Ainda não


Esperava-a. Abriu-lhe a porta para não o voltar a fazer. Não se deu conta que a recebia em despedida. Não o pressentiu. No entanto era a ultima vez que estariam assim.
Nas conversas que cresciam fáceis e próximas falou-lhe do filme "Les choristes". Nesse momento, ela, decidiu guardá-lo. Ali. Na memória das memórias que nele viviam.
Sabia, numa certeza que construíra ali naquele momento, que esta seria a última noite. E esta, era a forma que teria para o viver, quando as memórias o chamassem.
Tinha-lhe dado tudo. Desvendara-se já. Demasiado nua, porque se mostrara inteira, sabia que nada mais poderia dar. E que nada mais deveria receber.
Guardou-lhe a memória como se dela fosse. Apressou-se a aprisioná-la. Porque, a ele, não o prenderia nunca.
Nas lágrimas que lhe subiam á garganta buscou a força para um sorriso. Era tudo o que ainda lhe restava para partilhar. A certeza duma paz que ele nunca a quiz fazer perder.
Queria-lhe muito. De tanto lhe querer, tinha de o deixar. Não seria nunca seu. Sabia-o.

Não o deixou olhar para dentro de si naquele tempo. Seria só dela a decisão. Só dela o que houvesse para chorar. Isto não seria a dois. Era o único segredo que em si deixava. O unico pedaço de si que ele nunca visitaria e de que nunca se daria conta. Um espaço e um tempo só seu.

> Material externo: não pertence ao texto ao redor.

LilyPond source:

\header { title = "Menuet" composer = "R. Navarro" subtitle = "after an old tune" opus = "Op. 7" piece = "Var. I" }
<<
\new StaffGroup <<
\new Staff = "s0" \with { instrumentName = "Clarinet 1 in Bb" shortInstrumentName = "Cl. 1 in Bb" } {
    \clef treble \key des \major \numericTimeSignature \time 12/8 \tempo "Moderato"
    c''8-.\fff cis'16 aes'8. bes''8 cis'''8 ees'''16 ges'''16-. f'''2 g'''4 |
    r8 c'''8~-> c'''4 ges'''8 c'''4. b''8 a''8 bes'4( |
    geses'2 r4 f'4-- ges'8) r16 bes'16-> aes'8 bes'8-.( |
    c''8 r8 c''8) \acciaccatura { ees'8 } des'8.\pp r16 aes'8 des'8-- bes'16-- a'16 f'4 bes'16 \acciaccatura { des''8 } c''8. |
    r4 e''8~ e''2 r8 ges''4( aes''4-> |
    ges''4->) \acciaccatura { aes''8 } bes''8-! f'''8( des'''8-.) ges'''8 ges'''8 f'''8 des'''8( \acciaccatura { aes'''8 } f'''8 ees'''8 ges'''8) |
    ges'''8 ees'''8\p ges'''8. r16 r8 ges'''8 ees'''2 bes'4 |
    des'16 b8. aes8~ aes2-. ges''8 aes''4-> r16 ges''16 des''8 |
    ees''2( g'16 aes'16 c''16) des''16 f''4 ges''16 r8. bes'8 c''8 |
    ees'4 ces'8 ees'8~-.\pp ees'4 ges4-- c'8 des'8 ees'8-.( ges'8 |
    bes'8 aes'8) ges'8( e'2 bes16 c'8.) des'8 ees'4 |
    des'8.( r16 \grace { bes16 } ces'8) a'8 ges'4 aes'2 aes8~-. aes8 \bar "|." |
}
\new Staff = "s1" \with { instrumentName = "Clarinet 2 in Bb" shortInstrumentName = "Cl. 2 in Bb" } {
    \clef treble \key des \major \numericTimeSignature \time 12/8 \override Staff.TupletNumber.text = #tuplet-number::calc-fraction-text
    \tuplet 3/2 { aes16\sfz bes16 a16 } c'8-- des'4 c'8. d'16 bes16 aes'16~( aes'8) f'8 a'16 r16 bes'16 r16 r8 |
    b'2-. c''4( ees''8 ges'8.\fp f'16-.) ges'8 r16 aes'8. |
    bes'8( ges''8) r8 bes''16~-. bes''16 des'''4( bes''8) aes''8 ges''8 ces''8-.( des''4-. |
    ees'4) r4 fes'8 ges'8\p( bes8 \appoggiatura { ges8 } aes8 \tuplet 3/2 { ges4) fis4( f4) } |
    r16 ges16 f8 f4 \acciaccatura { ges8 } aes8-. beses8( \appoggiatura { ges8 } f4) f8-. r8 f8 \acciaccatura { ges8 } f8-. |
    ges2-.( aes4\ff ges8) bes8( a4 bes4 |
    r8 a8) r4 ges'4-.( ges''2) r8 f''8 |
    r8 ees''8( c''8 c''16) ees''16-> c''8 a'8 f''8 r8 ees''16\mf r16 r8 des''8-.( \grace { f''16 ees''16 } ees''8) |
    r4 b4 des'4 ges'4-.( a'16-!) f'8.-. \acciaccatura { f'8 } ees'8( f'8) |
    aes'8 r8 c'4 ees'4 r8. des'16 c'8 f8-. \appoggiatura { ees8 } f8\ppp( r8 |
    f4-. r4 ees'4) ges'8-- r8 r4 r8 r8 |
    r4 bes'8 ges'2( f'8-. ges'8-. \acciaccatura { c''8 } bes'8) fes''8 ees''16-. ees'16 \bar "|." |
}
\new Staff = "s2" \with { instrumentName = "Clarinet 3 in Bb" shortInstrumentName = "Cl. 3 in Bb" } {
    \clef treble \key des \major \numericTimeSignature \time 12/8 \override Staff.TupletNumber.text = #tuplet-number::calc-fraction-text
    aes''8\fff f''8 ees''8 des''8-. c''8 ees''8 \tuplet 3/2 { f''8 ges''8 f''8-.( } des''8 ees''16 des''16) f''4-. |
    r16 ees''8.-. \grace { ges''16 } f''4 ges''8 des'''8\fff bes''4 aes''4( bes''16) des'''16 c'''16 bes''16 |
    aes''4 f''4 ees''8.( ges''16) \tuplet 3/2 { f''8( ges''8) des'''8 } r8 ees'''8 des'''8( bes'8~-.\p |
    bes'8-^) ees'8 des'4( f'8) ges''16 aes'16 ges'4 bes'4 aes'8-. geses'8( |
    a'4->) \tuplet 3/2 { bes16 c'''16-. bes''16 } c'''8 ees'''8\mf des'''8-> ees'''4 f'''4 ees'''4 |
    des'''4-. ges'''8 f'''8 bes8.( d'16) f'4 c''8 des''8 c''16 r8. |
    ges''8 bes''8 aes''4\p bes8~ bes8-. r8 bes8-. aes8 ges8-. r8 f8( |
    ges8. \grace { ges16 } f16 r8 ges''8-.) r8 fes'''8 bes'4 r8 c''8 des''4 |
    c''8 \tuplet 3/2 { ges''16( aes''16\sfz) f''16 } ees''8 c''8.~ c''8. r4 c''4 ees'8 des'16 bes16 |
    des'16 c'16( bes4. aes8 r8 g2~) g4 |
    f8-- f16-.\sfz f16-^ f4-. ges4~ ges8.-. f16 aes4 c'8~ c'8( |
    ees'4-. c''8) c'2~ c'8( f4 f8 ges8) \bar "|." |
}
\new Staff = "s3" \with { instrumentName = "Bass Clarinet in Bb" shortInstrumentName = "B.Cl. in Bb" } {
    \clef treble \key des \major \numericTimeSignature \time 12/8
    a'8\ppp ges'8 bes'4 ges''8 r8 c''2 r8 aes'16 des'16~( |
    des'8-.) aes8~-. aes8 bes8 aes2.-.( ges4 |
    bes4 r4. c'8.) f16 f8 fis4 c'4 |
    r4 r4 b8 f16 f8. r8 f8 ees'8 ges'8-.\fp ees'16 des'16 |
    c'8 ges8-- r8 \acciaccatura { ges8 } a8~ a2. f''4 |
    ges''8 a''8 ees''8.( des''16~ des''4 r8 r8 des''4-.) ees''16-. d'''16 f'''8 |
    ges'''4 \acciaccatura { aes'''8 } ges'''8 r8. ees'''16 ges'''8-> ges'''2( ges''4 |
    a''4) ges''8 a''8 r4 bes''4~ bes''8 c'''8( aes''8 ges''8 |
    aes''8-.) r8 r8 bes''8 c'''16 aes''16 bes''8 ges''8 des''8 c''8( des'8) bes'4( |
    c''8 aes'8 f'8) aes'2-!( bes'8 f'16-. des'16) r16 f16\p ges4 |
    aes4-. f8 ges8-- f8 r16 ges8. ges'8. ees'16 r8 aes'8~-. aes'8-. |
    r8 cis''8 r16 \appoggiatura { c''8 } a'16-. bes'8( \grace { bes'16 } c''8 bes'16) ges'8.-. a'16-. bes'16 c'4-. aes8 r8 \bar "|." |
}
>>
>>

Não queria nunca ser assim de alguém. Ainda não.

1 comentário:

  1. Foi no dia da maré estranha que a minha Deusa partiu.
    Durante toda o dia, debaixo de um céu opaco e turvo, as águas foram aumentando, chegando a alturas jamais vistas. As ondas rebentavam serpenteando-se pela areia queimada que anos a fio somemte pouca chuva humedecera e morriam nas bases das dunas. O casco amortalhado do "Principe das Marés", jazia encalhado no fundo do mar há já tanto tempo que ninguem de nós se lembrava quando terá pensado que ia ser de novo lançado ao mar. Após esse dia, não mais voltei a nadar.
    As gaivotas e outras aves marinhas grasnavam , subiam e desciam como doidas, como que excitadas pelo espectáculo daquele enorme amontoado de água de uma cor estranha e de brilho funebro..
    Nesse dia, essas aves pareciam estranhamente brancas como se tivessem barriga de peixe.
    As vagas ao rebentarem, deixavam uma fina espuma suja e amaraleda ao longo da linha da costa. Ninguem via uma vela de barco no distante horizonte.
    Não mais, não mais voltei a nadar.
    Mas o passado, pulsa dentro de mim como um segundo coração.
    A minha Deusa partiu ao amanhecer.
    Para dizer a verdade, eu não estava lá quando aconteceu.
    Tinha ido até ao mar para respirar o ar lustroso da manhã. E naquele momento tão calmo e melancólico, recordei um outro momento, há já algum tempo atrás, neste mar. Tinha ido ao mar, não me lembro porquê. O céu estava enovoado e nem uma brisa agitava a sua superficie, as ondas pequenas desfaziam-se languidamente na orla da água, continuamente, como uma bainha interminavelmente pespontada por uma costureira ensonada. Eu estava de pé com a água até à cintura. A água era perfeitamente transparente pelo que podia ver nitidamente a areia ondulada no seu leito pequeninas conchas e pedacinhos de tenazes partidas de caranguejos, e os meus pés lividos e estranhos, como espécimes exibidos em redomas de vidro. Enquanto estava ali parado, de repente, não, não foi de repente, mas antes numa espécie de encapelamento progressivo, o mar engrossou, não era bem uma vaga, mas um ondular lento e suave que parecia vir das profundezas como se qualquer coisa imensa se tivesse agitado lá no fundo e senti-me levantado por breves instantes e arrastado para o areal e em seguida voltei a pousar tal como antes, como se nada tivesse acontecido. E, de facto, nada tinha acontecido, uma ninharia sem importância, apenas mais um encolher de ombros indiferente deste vasto mundo.
    Depois, alguem me veio chamar.
    Virei-me e segui a minha Deusa como se estivesse a caminhar pelo mar dentro.